A 69-year-old patient with suspected prostate cancer (prostate-specific antigen 12 ng/ml). (A) [¹¹C]Choline PET/MR shows pathologically increased tracer uptake in the left peripheral zone of the prostate, suspicious of the primary tumor (arrow). (B–D) Consistent with choline PET, the T2-weighted MR images show a suspicious signal loss in the left peripheral zone (B, arrow), corresponding to an area of increased perfusion in the DCE MR sequence (C, arrow) and a low apparent diffusion coefficient in the diffusion-weighted MR images (D, arrow). Subsequent prostatectomy confirmed a carcinoma of the prostate in the left peripheral zone.

Figure 8

A 73-year-old patient with a neuroendocrine carcinoma of the small intestine and metastatic spread to the liver. ⁶⁸Ga-DOTATOC PET/MR shows increased uptake in 2 of the hepatic lesions, corresponding to overexpression of the somatostatin receptor (black arrows; A, PET; B, PET/MR fusion). (C) Diffusion-weighted MRI shows a third suspicious hepatic lesion that was not detected by PET, possibly due to loss of receptor expression (white open arrow). (D) A low apparent diffusion coefficient of this lesion, however, indicates that it indeed is a metastasis (white open arrow).

Figure 9

FDG-PET/MR in a patient with cognitive impairment and suspicion of a neurodegenerative disease.
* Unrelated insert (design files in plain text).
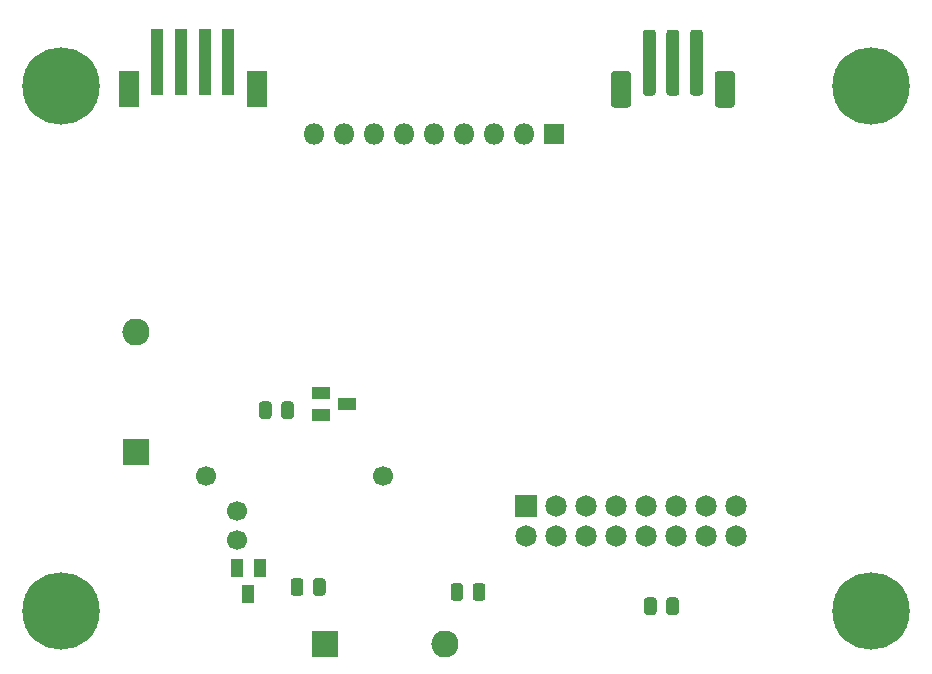
<source format=gbr>
G04 #@! TF.GenerationSoftware,KiCad,Pcbnew,(5.1.6-0-10_14)*
G04 #@! TF.CreationDate,2020-08-09T09:54:48-04:00*
G04 #@! TF.ProjectId,Pufferfish-Interface-2,50756666-6572-4666-9973-682d496e7465,rev?*
G04 #@! TF.SameCoordinates,Original*
G04 #@! TF.FileFunction,Soldermask,Bot*
G04 #@! TF.FilePolarity,Negative*
%FSLAX46Y46*%
G04 Gerber Fmt 4.6, Leading zero omitted, Abs format (unit mm)*
G04 Created by KiCad (PCBNEW (5.1.6-0-10_14)) date 2020-08-09 09:54:48*
%MOMM*%
%LPD*%
G01*
G04 APERTURE LIST*
%ADD10C,6.553200*%
%ADD11R,1.500000X1.100000*%
%ADD12R,1.100000X1.500000*%
%ADD13O,2.300000X2.300000*%
%ADD14R,2.300000X2.300000*%
%ADD15R,1.700000X3.100000*%
%ADD16R,1.100000X5.600000*%
%ADD17O,1.800000X1.800000*%
%ADD18R,1.800000X1.800000*%
%ADD19R,1.825000X1.825000*%
%ADD20C,1.825000*%
%ADD21C,1.700000*%
G04 APERTURE END LIST*
D10*
X-3810000Y-6350000D03*
X-3810000Y-50800000D03*
X64770000Y-50800000D03*
X64770000Y-6350000D03*
D11*
X20376060Y-33258760D03*
X18176060Y-32308760D03*
X18176060Y-34208760D03*
D12*
X12070120Y-49355100D03*
X13020120Y-47155100D03*
X11120120Y-47155100D03*
G36*
G01*
X14037600Y-33282970D02*
X14037600Y-34245470D01*
G75*
G02*
X13768850Y-34514220I-268750J0D01*
G01*
X13231350Y-34514220D01*
G75*
G02*
X12962600Y-34245470I0J268750D01*
G01*
X12962600Y-33282970D01*
G75*
G02*
X13231350Y-33014220I268750J0D01*
G01*
X13768850Y-33014220D01*
G75*
G02*
X14037600Y-33282970I0J-268750D01*
G01*
G37*
G36*
G01*
X15912600Y-33282970D02*
X15912600Y-34245470D01*
G75*
G02*
X15643850Y-34514220I-268750J0D01*
G01*
X15106350Y-34514220D01*
G75*
G02*
X14837600Y-34245470I0J268750D01*
G01*
X14837600Y-33282970D01*
G75*
G02*
X15106350Y-33014220I268750J0D01*
G01*
X15643850Y-33014220D01*
G75*
G02*
X15912600Y-33282970I0J-268750D01*
G01*
G37*
G36*
G01*
X17524680Y-49216230D02*
X17524680Y-48253730D01*
G75*
G02*
X17793430Y-47984980I268750J0D01*
G01*
X18330930Y-47984980D01*
G75*
G02*
X18599680Y-48253730I0J-268750D01*
G01*
X18599680Y-49216230D01*
G75*
G02*
X18330930Y-49484980I-268750J0D01*
G01*
X17793430Y-49484980D01*
G75*
G02*
X17524680Y-49216230I0J268750D01*
G01*
G37*
G36*
G01*
X15649680Y-49216230D02*
X15649680Y-48253730D01*
G75*
G02*
X15918430Y-47984980I268750J0D01*
G01*
X16455930Y-47984980D01*
G75*
G02*
X16724680Y-48253730I0J-268750D01*
G01*
X16724680Y-49216230D01*
G75*
G02*
X16455930Y-49484980I-268750J0D01*
G01*
X15918430Y-49484980D01*
G75*
G02*
X15649680Y-49216230I0J268750D01*
G01*
G37*
D13*
X2540000Y-27178000D03*
D14*
X2540000Y-37338000D03*
X18542000Y-53594000D03*
D13*
X28702000Y-53594000D03*
G36*
G01*
X49456000Y-6867000D02*
X49456000Y-1817000D01*
G75*
G02*
X49731000Y-1542000I275000J0D01*
G01*
X50281000Y-1542000D01*
G75*
G02*
X50556000Y-1817000I0J-275000D01*
G01*
X50556000Y-6867000D01*
G75*
G02*
X50281000Y-7142000I-275000J0D01*
G01*
X49731000Y-7142000D01*
G75*
G02*
X49456000Y-6867000I0J275000D01*
G01*
G37*
G36*
G01*
X45456000Y-6867000D02*
X45456000Y-1817000D01*
G75*
G02*
X45731000Y-1542000I275000J0D01*
G01*
X46281000Y-1542000D01*
G75*
G02*
X46556000Y-1817000I0J-275000D01*
G01*
X46556000Y-6867000D01*
G75*
G02*
X46281000Y-7142000I-275000J0D01*
G01*
X45731000Y-7142000D01*
G75*
G02*
X45456000Y-6867000I0J275000D01*
G01*
G37*
G36*
G01*
X47456000Y-6867000D02*
X47456000Y-1817000D01*
G75*
G02*
X47731000Y-1542000I275000J0D01*
G01*
X48281000Y-1542000D01*
G75*
G02*
X48556000Y-1817000I0J-275000D01*
G01*
X48556000Y-6867000D01*
G75*
G02*
X48281000Y-7142000I-275000J0D01*
G01*
X47731000Y-7142000D01*
G75*
G02*
X47456000Y-6867000I0J275000D01*
G01*
G37*
G36*
G01*
X42756000Y-7876800D02*
X42756000Y-5307200D01*
G75*
G02*
X43021200Y-5042000I265200J0D01*
G01*
X44190800Y-5042000D01*
G75*
G02*
X44456000Y-5307200I0J-265200D01*
G01*
X44456000Y-7876800D01*
G75*
G02*
X44190800Y-8142000I-265200J0D01*
G01*
X43021200Y-8142000D01*
G75*
G02*
X42756000Y-7876800I0J265200D01*
G01*
G37*
G36*
G01*
X51556000Y-7876800D02*
X51556000Y-5307200D01*
G75*
G02*
X51821200Y-5042000I265200J0D01*
G01*
X52990800Y-5042000D01*
G75*
G02*
X53256000Y-5307200I0J-265200D01*
G01*
X53256000Y-7876800D01*
G75*
G02*
X52990800Y-8142000I-265200J0D01*
G01*
X51821200Y-8142000D01*
G75*
G02*
X51556000Y-7876800I0J265200D01*
G01*
G37*
D15*
X12766000Y-6568000D03*
X1966000Y-6568000D03*
D16*
X10366000Y-4318000D03*
X4366000Y-4318000D03*
X8366000Y-4318000D03*
X6366000Y-4318000D03*
G36*
G01*
X30252720Y-48670290D02*
X30252720Y-49632790D01*
G75*
G02*
X29983970Y-49901540I-268750J0D01*
G01*
X29446470Y-49901540D01*
G75*
G02*
X29177720Y-49632790I0J268750D01*
G01*
X29177720Y-48670290D01*
G75*
G02*
X29446470Y-48401540I268750J0D01*
G01*
X29983970Y-48401540D01*
G75*
G02*
X30252720Y-48670290I0J-268750D01*
G01*
G37*
G36*
G01*
X32127720Y-48670290D02*
X32127720Y-49632790D01*
G75*
G02*
X31858970Y-49901540I-268750J0D01*
G01*
X31321470Y-49901540D01*
G75*
G02*
X31052720Y-49632790I0J268750D01*
G01*
X31052720Y-48670290D01*
G75*
G02*
X31321470Y-48401540I268750J0D01*
G01*
X31858970Y-48401540D01*
G75*
G02*
X32127720Y-48670290I0J-268750D01*
G01*
G37*
G36*
G01*
X46632940Y-49874250D02*
X46632940Y-50836750D01*
G75*
G02*
X46364190Y-51105500I-268750J0D01*
G01*
X45826690Y-51105500D01*
G75*
G02*
X45557940Y-50836750I0J268750D01*
G01*
X45557940Y-49874250D01*
G75*
G02*
X45826690Y-49605500I268750J0D01*
G01*
X46364190Y-49605500D01*
G75*
G02*
X46632940Y-49874250I0J-268750D01*
G01*
G37*
G36*
G01*
X48507940Y-49874250D02*
X48507940Y-50836750D01*
G75*
G02*
X48239190Y-51105500I-268750J0D01*
G01*
X47701690Y-51105500D01*
G75*
G02*
X47432940Y-50836750I0J268750D01*
G01*
X47432940Y-49874250D01*
G75*
G02*
X47701690Y-49605500I268750J0D01*
G01*
X48239190Y-49605500D01*
G75*
G02*
X48507940Y-49874250I0J-268750D01*
G01*
G37*
D17*
X17619980Y-10421620D03*
X20159980Y-10421620D03*
X22699980Y-10421620D03*
X25239980Y-10421620D03*
X27779980Y-10421620D03*
X30319980Y-10421620D03*
X32859980Y-10421620D03*
X35399980Y-10421620D03*
D18*
X37939980Y-10421620D03*
D19*
X35560000Y-41910000D03*
D20*
X35560000Y-44450000D03*
X38100000Y-41910000D03*
X38100000Y-44450000D03*
X40640000Y-41910000D03*
X40640000Y-44450000D03*
X43180000Y-41910000D03*
X43180000Y-44450000D03*
X45720000Y-41910000D03*
X45720000Y-44450000D03*
X48260000Y-41910000D03*
X48260000Y-44450000D03*
X50800000Y-41910000D03*
X50800000Y-44450000D03*
X53340000Y-41910000D03*
X53340000Y-44450000D03*
D21*
X11102000Y-44770000D03*
X11102000Y-42270000D03*
X8502000Y-39370000D03*
X23502000Y-39370000D03*
M02*

</source>
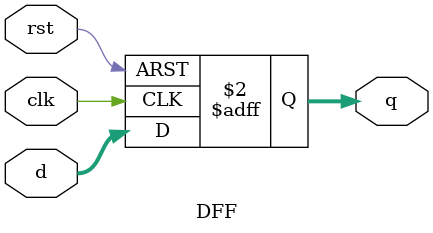
<source format=v>
module DFF (clk,rst,d,q);
//Parameters
parameter WIDTH = 32;
//IO Ports
input [WIDTH-1:0] d;
input clk,rst;
output reg [WIDTH-1:0] q;
//Functionality
always @(posedge clk or posedge rst) begin
	if (rst) begin
		q<=0;		
	end
	else begin
		q<=d;
	end
end
endmodule
</source>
Cortical glucose hypometabolism is observed in the parietal and temporal lobes bilaterally, more pronounced in the left hemisphere (D), overall consistent with Alzheimer disease. Transaxial PET images (A) show most pronounced hypometabolism in the left temporal lobe, whereas T1-weighted MR images (B) and PET/MR fusion images (C) indicate that the decreased FDG uptake in the dorsal part of the left temporal lobe is due to cortical atrophy (blue arrow), whereas true glucose hypometabolism is present in the rostral parts of the temporal lobe without signs of cortical atrophy (red arrow). Image is courtesy of Alexander Drzezga.

Figure 10

A 57-year-old man with cardiac 3-vessel disease and reduced left-ventricular function (ejection fraction 40%). PET/MR was performed two months after anterior infarction and stenting of left anterior descending artery and first ramus posterolateralis to delineate myocardial viability. Late gadolinium enhancement (LGE) images revealed a nontransmural uptake pattern in the apex and the inferolateral wall with matching, modestly reduced, FDG uptake (filled arrows). However, note the nontransmural late gadolinium enhancement in the anterior wall (open arrow) with almost normal FDG uptake pointing to the synergetic effects of PET and MRI. Image is courtesy of Stephan G. Nekolla.